Netanyahu offered the message at the request of the Kazakh president, Nursultan Nazarbayev, at their meeting Wednesday in Astana, the capital. Nazarbayev will meet next week with President Hassan Rouhani of Iran.

It was the first visit to the Muslim-majority Kazakhstan by an Israeli prime minister.

“I want to commend you for your attitude of tolerance towards Jews,” Netanyahu told Nazarbayev during the meeting. “This is something that Jews who are here feel and Jews who came from Kazakhstan to Israel value deeply.”

Netanyahu said the Jews of Kazakhstan are “your best ambassadors.” Estimates of the number of Jews in the country range as high as 30,000.

“They speak very warmly of Kazakhstan and of the attitude towards all religions here,” the Israeli leader said.

He also said: “What you see today are the leaders of a Muslim state and the leader of a Jewish state shaking hands, working to cooperate to create a better future for the citizens of our countries. But I think that this example of Muslim-Jewish cooperation is something that reverberates throughout the world.”
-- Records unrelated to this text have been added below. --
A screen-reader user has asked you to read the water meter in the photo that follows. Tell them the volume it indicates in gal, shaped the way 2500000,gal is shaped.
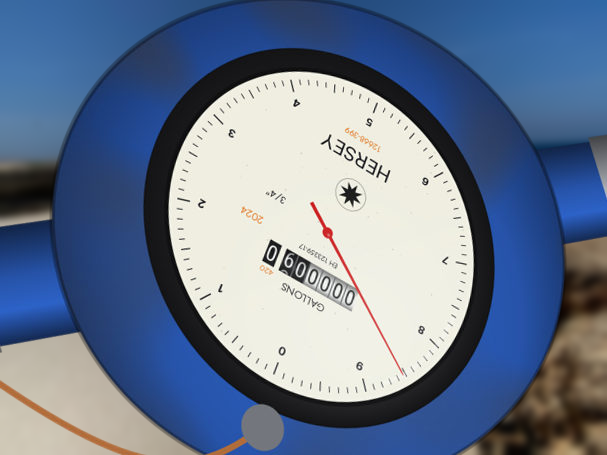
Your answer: 88.5,gal
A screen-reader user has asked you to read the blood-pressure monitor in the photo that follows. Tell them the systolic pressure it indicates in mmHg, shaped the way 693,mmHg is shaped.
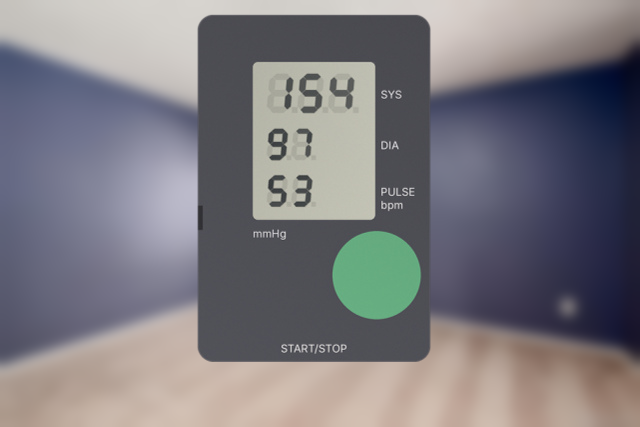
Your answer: 154,mmHg
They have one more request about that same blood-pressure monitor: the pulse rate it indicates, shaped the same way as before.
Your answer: 53,bpm
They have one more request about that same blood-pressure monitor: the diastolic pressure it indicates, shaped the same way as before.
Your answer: 97,mmHg
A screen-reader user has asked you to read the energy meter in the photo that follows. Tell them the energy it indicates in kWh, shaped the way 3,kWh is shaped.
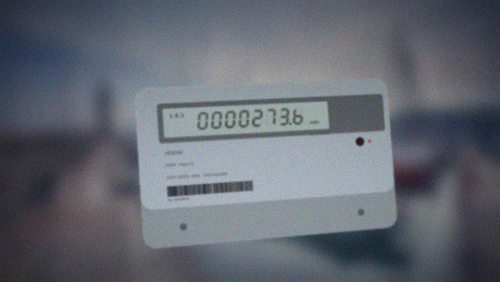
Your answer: 273.6,kWh
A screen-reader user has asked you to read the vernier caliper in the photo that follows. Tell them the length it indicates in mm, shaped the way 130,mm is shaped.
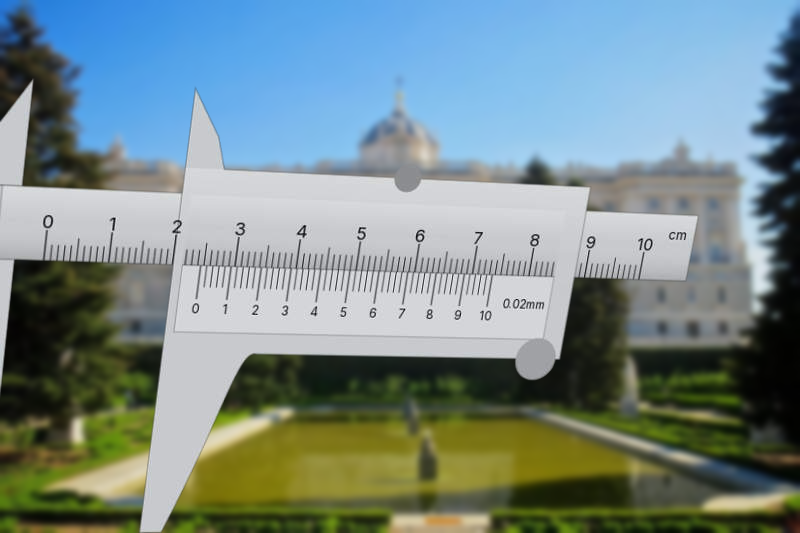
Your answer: 24.5,mm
Netanyahu asked the Kazakh president to support Israel’s bid for a seat on the United Nations Security Council. Kazakhstan will begin a two-year term on the Security Council on Jan. 1. Israel will be eligible for a seat in 2019.

Later Wednesday, Netanyahu and his wife, Sara, visited the Great Synagogue in Astana and attended an event with members of the Jewish community and the local Chabad house.

On Tuesday, Netanyahu met in Azerbaijan with President Ilham Aliyev, his second visit to the country. Netanyahu visited Azerbaijan nearly two decades ago, during his first term as prime minister, when he met with the father of the current leader.

Azerbaijan, a secular state with 98 percent of its population Muslim, has a long border with Iran.